How to Build the Code
The version of STREAM provided here is the latest STREAM OpenMP enabled benchmark.
Optionally, for GPU architectures, you may choose to run the Scalable Heterogeneous Computing Benchmark Suite (SHOC) Level 1 Triad benchmark. (see https://github.com/spaffy/shoc/wiki). See run rules below.
You need to supply a good timer routine. You should compile this program with the highest optimization possible for your particular platform.
The STREAM source code has a parameter, N, that represents the length of the arrays used in the tests. It is important to set N such that the test touches a large enough portion of the memory. The vectors are of type DOUBLE PRECISION and there are three vectors A,B,C of this length. So for 8 byte doubles 3*8*N bytes are required.
N is hardcoded as a PARAMETER, located
around line 98 of the FORTRAN stream.f source code.
around line 58 of the C stream.c source code
The STREAM source code allows the use of an offset parameter to separate the three arrays used and you may use any value for this offset although you should state the reason for the specific offset chosen, either as a comment in the source code (which should be returned to NERSC) or elsewhere in your materials.

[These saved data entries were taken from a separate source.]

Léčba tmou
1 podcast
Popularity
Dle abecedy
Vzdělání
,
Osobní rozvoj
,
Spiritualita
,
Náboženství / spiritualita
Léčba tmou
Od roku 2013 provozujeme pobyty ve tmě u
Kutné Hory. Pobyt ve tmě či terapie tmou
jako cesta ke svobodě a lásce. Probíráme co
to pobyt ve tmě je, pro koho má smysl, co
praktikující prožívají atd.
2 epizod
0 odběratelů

You must also return to NERSC either a makefile or script or something similar that shows all the compiler/linker options used for compilations of STREAM. An example makefile and runscript are provided.

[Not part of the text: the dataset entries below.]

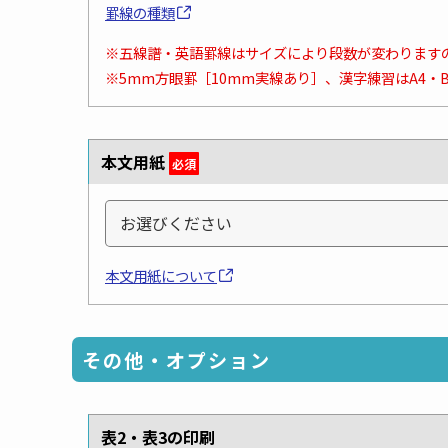
罫線の種類
※五線譜・英語罫線はサイズにより段数が変わります
※5mm方眼罫［10mm実線あり］、漢字練習はA4・
本文用紙
必須
本文用紙について
その他・オプション
表2・表3の印刷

Edit the Makefile to use the appropriate compilers and compiler flags.
This will build both the C and Fortran executables.
Required Runs for Trinity/NERSC-8
On a multi-core node with "n" hardware cores and M bytes of main memory STREAM must
be executed as follows:
- The parameter N adjusted such that the used memory is 0.6*M. Note that three arrays of length N are allocated, so N has to be approximately 0.6*M/3.
- Two results must be reported:
a) maximum bandwidth with enough OpenMP threads to utilize all hardware cores and hardware threads (fully packed)
b) bandwidth for a vendor determined minimum number of cores and threads that achieves maximum bandwidth
If results a) and b) are the same, only report a single result. In both cases, report the number of cores and threads used as well as their placement and affinity, if applicable.
Please report memory bandwidth results in the provided spreadsheet.
Verification of Results
The code is self-checking.
The STREAM benchmark reports a variety of data for the benchmark, including the number of threads, array size, etc. For each run, all of the data generated should be included on the benchmark submission DVD as well as the compilation details.
Dr. John McCalpin is the developer and maintainer of the STREAM benchmark.